Sunday, December 8, 2024

The opposition we don’t deserve

Plainly, the country’s opposition political parties are going through a state of utter madness.
We should thank God they have never tasted state power.

Given their resolve to cut each other’s throat, they would gladly lend their hands to reduce this country to ashes.

Their prejudices against each other have never been more explicit.

With their latest actions now bordering on delinquency, the nation should not remain aloof.
The BNF and BCP’s latest full frontal assault on one another, especially at Gaborone City Council and Kgatleng District Council, has all the hallmarks of cannibalism.

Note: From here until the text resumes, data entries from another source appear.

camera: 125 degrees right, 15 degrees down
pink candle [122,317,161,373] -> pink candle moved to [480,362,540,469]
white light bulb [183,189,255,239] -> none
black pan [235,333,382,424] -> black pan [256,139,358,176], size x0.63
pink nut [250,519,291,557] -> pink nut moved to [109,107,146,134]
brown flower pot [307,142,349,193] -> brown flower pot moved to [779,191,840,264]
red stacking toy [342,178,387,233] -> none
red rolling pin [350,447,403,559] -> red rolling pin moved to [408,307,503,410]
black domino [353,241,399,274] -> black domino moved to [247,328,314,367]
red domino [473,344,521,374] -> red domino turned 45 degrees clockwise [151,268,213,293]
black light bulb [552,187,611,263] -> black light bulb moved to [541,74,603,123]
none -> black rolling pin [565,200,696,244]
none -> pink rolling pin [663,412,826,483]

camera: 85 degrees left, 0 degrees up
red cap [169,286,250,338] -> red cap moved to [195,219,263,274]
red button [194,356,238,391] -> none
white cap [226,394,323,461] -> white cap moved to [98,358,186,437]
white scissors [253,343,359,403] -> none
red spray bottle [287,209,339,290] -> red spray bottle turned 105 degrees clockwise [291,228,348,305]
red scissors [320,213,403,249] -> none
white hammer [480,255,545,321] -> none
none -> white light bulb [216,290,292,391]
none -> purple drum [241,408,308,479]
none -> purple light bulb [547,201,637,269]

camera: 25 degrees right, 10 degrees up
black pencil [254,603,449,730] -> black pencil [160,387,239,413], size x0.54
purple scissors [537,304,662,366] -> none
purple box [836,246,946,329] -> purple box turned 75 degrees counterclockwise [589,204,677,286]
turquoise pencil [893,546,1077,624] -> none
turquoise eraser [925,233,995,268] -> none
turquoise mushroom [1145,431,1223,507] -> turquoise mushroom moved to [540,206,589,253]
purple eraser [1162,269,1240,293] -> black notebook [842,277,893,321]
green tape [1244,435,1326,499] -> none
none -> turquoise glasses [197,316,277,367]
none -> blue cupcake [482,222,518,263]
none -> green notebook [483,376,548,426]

It would seem like the two’s hatred and contempt for each other increases markedly every time circumstances militate they should move closer together and show more tolerance and coexistence for one another.

They clearly are not reading the mood of how the BDP is poised to be more united in the wake of an appeasement cabinet reshuffle announced by President Festus Mogae last week.

If the BNF and BCP are not careful, what happened at Kgatleng and Gaborone Council elections could be foreshadowing an ugly lurch into oblivion by the two parties.

Something extraordinarily phenomenal will have to happen to save the two organizations from extinction.

The two’s latest bout is premised on mistaken presumptions by each of them.

The BCP wrongly believes it will be the chief beneficiary of the Front’s fast unfolding brand contamination while the BNF thinks its past goodwill is sufficient to safe it from itself; a mistake which inevitably leads the Front to exaggerate, overstate and bet everything on their history of resilience.

What the BCP does not want to accept is the simple fact that they have not grown very much beyond being a glorified product of an incessant public relations exercise- supported more by a handful of immensely credible leaders at the helm but acutely devoid of the crucially important popular grassroots support structure.

Public relations remains the apogee of BCP’s survival skills.
In short, the BCP’s media image is disproportionately higher (much higher) than their membership support base.

To disprove this statement, the BCP will have to make much more substantive achievements at the polls than they have mustered so far.
It’s unlikely that the BCP will receive any windfalls from BNF’s mounting troubles.
The beneficiary of the two parties’ assault on each other is going to be the BDP.

The BNF, on the other hand, can no longer rely on their history as a party of the poor and marginalised to be able to bounce back.
They have disappointed that constituency so often and for so long that it no longer associates with the party.

The poor will be too happy to sacrifice the BNF if only to inflict a revenge on the people who have shattered their dreams so often.

I cannot think of a single group of individuals more determined not to grow out of their childish ways.
It is a case of tragic irony that one of the consequences of the opposition parties’ attempts to wreak a cooperation utility has been the strengthening of the BDP.

As much as they like to fight amongst themselves, the BDP factions have learnt one thing that has eluded the opposition which is the mastering of the boundaries and the rules of such an engagement and, more importantly, knowing when it’s in their interest to observe a truce.

What is happening between the BNF and the BCP is dishonourable and every citizen of any good will would wish the two were humbled in the coming elections until they accept it as mandatory that they have to work together before thinking of deposing the BDP.

It is only when the two are forced to pay a heavy price for their transgressions, including by way of a popular expulsion from all organs of governance (especially parliament and local government) that the two will stop taking voters for granted.

What happened in Kgatleng, in Lobatse and, this week, in Gaborone is a big leap backward, not just for opposition but Botswana’s democracy.

It is a dismal failure by opposition to offer itself as an alternative, a kind of an upright moral compass against an excessively powerful and often arrogant ruling juggernaut that has been at the apex of this country since independence.

While the result will be ill consequences upon both BCP and the BNF, the gloomier result has been to confirm Botswana as a one party state.

However one tries, it’s difficult to discern how the BNF and BCP actions coincide with the national interests they like to say they represent.
The nation should not offer acquiescence to such naked selfishness.

We better brace ourselves for another forty years under BDP.

It’s an alarming prospect, precipitated by an opposition we don’t deserve.